Famuswood Posted October 10, 2023 Posted October 10, 2023 I am going to replace the pads in a 1953 Wheatstone 48 key English concertina. I would like to learn what glue is best for attaching them. Thanks
alex_holden Posted October 11, 2023 Posted October 11, 2023 I use rabbit skin glue, mixed quite thick. You need some sort of glue pot to keep it warm because it gels quickly when it cools down to room temperature. Alternatively fish glue or liquid hide glue would work and don't need to be heated. I prefer not to use modern synthetic glues like PVA or contact adhesive etc. because they would be difficult to remove the next time the pads need replacing. 1
SteveS Posted October 11, 2023 Posted October 11, 2023 (edited) I use hide glue. My glue pot is a jam jar on an upturned jam jar lid in a bain-marie. Heat source is a single electric ring that I bought off Amazon (about €19) together with a coffee thermometer suspended in the ban-marie water . I find that liquid hide glue, although it has a longer open time, takes a long time to set hard - heated hide glue hardens in a much shorter time. BTW I also use hide glue for valves - makes the removal of the old glue a breeze. Edited October 14, 2023 by SteveS 2
Famuswood Posted October 13, 2023 Author Posted October 13, 2023 Thanks so much for the replies. Very helpful. Has anyone used shellac?

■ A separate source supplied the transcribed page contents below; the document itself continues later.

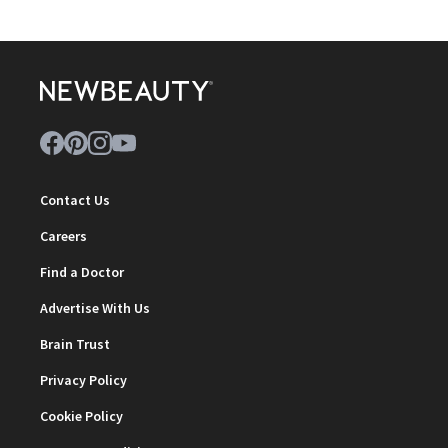
Contact Us
Careers
Find a Doctor
Advertise With Us
Brain Trust
Privacy Policy
Cookie Policy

RogerT Posted October 14, 2023 Posted October 14, 2023 I use modern PVA wood glue, which sets pretty hard. Any glue that doesn’t set hard is a problem because you don't want the pad to move on the end of the arm. Removing and re-gluing pads may or may not be made more difficult by this choice of glue, but for the repair in hand it works well and in any case I make my own pads so replacing them isn't an issue. So I guess it's a repairer's choice. I've tried quite a few different glues and this works for me.
alex_holden Posted October 15, 2023 Posted October 15, 2023 9 hours ago, RogerT said: I use modern PVA wood glue, which sets pretty hard. Any glue that doesn’t set hard is a problem because you don't want the pad to move on the end of the arm. Removing and re-gluing pads may or may not be made more difficult by this choice of glue, but for the repair in hand it works well and in any case I make my own pads so replacing them isn't an issue. So I guess it's a repairer's choice. I've tried quite a few different glues and this works for me. If the pads next need to be replaced 50 years from now, you're making a choice now that will affect some future repairer who may not have been born yet. Pads are one of the less awkward places to find PVA glue in an instrument, but it may mean you have to replace all the leather grommets when otherwise they could have been reused.
Famuswood Posted October 19, 2023 Author Posted October 19, 2023 Has anyone heard of or used Canopy glue? It dries clear and remains flexible. I used it to seal my bellows in areas that are obviously allowing air to escape. You can't even tell it's been applied when it dries.